Training a model optimized for quality with the same time limit as before did not improve performance. However, this is perhaps understandable because a greater number of features is being used, so more time might be spent for optimisation. As can be observed here, increasing the time limit to 6 hours indeed improves performance to 0.923 (in terms of the AUC):
In conclusion, we have used the Actable AI platform to load a dataset, explore its features, create new features, and train classification models. The feature importances and the contribution of each feature value on the probability of the predicted class are also computed, which can be studied to determine what useful insights could be derived in order to improve model performance. They could also be used to help the game developer in improving level design to keep players more engaged, decrease the churn rate, and in turn increase revenue.
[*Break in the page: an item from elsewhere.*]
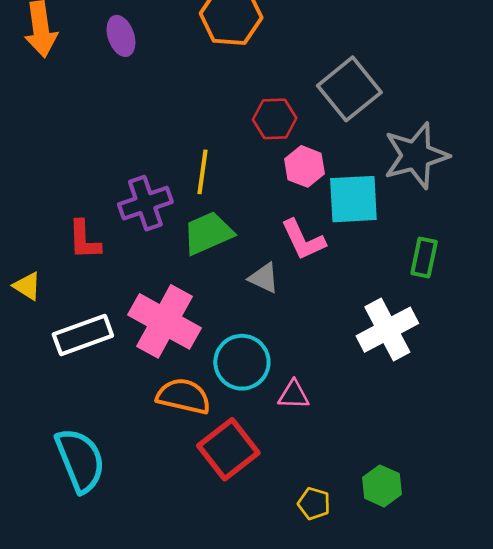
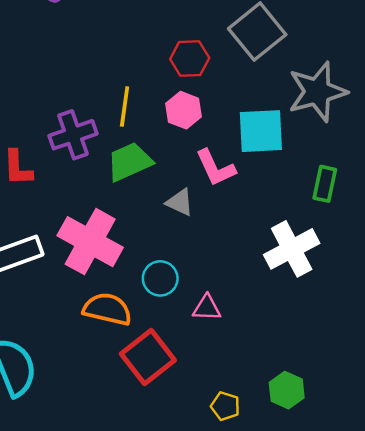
pink hexagon: (304, 166) -> (184, 110), moved
cyan circle: (242, 362) -> (160, 278), size x0.7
As mentioned above, there’s much more that can be done. The models can be trained for longer, more features can be created, different filters and optimisation metrics can be used, and other ways to define churn can be considered.
Other tools could also be used, such as counterfactual analysis (to determine the effect on the outcome when one of the inputs changes), time-series forecasting (to determine if there are any seasonal trends), and causal inference (which considers interactions among features to determine whether a change in the predictor variables actually causes changes to the outcome).